→ **Seçilen Metin**
──────
8. Hukuk Dairesi 2014/2344 E. , 2014/11291 K.
"İçtihat Metni"MAHKEMESİ : Mersin 2. İcra Hukuk Mahkemesi
TARİHİ : 22/11/2013
NUMARASI : 2013/635-2013/672
B.. A.. ile T.. E.. B.. ve müşterekleri ralarındaki istihkak davasının kabulüne dair Mersin 2. İcra Hukuk Mahkemesi"nden verilen 22.11.2013 gün ve 635/672 sayılı hükmün duruşma yapılması suretiyle Yargıtay"ca incelenmesi davalı vekili tarafından istenilmiştir. Dosya incelenerek işin duruşmaya tabi olduğu anlaşılmış ve duruşma için 03.06.2014 Salı günü tayin edilerek taraflara çağrı kağıdı gönderilmişti. Duruşma günü temyiz eden T.. E.. B.. vekili Avukat A.. A.. ve karşı taraftan B.. A.. vekili Avukat S.. B.. geldiler. Duruşmaya başlanarak temyiz isteğinin süresi içinde olduğu anlaşıldıktan ve hazır bulunanların sözlü açıklaması dinlendikten sonra duruşmaya son verilerek; dosya incelendi, gereği düşünüldü:
K A R A R
Davacı üçüncü kişi vekili, İstanbul 11. İcra Müdürlüğü’nün 2012/12959 sayılı Takip dosyasında yazılan talimat uyarınca, Mersin 6. İcra Müdürlüğü’nün 2012/243 sayılı Talimat dosyasında yapılan 16.05.2012 günlü hacze konu 500 ton ham ayçiçeği yağının 11.05.2012 tarihli fatura kapsamında borçludan satın alındığını, C.. isimli dava ve takip dışı firmanın antreposunda haczedildiğini, hacizde İİK’nun 99. maddesinin uygulanması gerektiğini belirterek istihkak iddiasının kabulü ile haczin kaldırılmasına ve tazminata karar verilmesini istemiştir.
Davalı alacaklı vekili, dava ve takip dışı firmaya ait antrepoda borçluya ait olduğu gösterilen emtianın haczedildiğini, istihkak bildirim varakasının tebliğinden itibaren 3 günlük yasal süresi içinde itirazda bulunduklarını, davacı üçüncü kişinin mülkiyet hakkını kazanamadığını, kaldı ki haczin yapıldığı tankların değil 13 numaralı tankın kira bedelini ödediğini, borçlunun verdiği taahhütname ile emtianın alacaklının onayı ve izni olmadan depodan çıkartılamayacağını kabul ve beyan ettiğini belirterek davanın reddine ve tazminata karar verilmesi gerektiğini savunmuştur.
──────
→ **Verilen Kayıtlar**
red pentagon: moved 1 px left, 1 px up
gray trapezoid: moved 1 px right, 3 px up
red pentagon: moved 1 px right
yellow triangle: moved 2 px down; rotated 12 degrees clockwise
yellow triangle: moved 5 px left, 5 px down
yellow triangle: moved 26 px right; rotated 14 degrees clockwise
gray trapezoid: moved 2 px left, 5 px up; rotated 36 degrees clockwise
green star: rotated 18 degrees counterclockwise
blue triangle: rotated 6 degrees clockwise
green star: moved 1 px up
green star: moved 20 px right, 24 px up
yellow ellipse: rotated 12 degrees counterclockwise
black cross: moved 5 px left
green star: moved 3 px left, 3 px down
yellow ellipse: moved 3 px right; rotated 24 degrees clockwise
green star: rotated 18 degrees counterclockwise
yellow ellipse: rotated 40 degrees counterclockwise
──────
→ **Alıştırma Yönergesi**
Lütfen yukarıdaki istihkak davası kararında "Davalı alacaklı vekili, dava" ifadesinden başlayarak "verilmesi gerektiğini savunmuştur." ifadesine kadar uzanan her şeyi harfi harfine aktarın.

→ **Nihai Sonuç**
Davalı alacaklı vekili, dava ve takip dışı firmaya ait antrepoda borçluya ait olduğu gösterilen emtianın haczedildiğini, istihkak bildirim varakasının tebliğinden itibaren 3 günlük yasal süresi içinde itirazda bulunduklarını, davacı üçüncü kişinin mülkiyet hakkını kazanamadığını, kaldı ki haczin yapıldığı tankların değil 13 numaralı tankın kira bedelini ödediğini, borçlunun verdiği taahhütname ile emtianın alacaklının onayı ve izni olmadan depodan çıkartılamayacağını kabul ve beyan ettiğini belirterek davanın reddine ve tazminata karar verilmesi gerektiğini savunmuştur.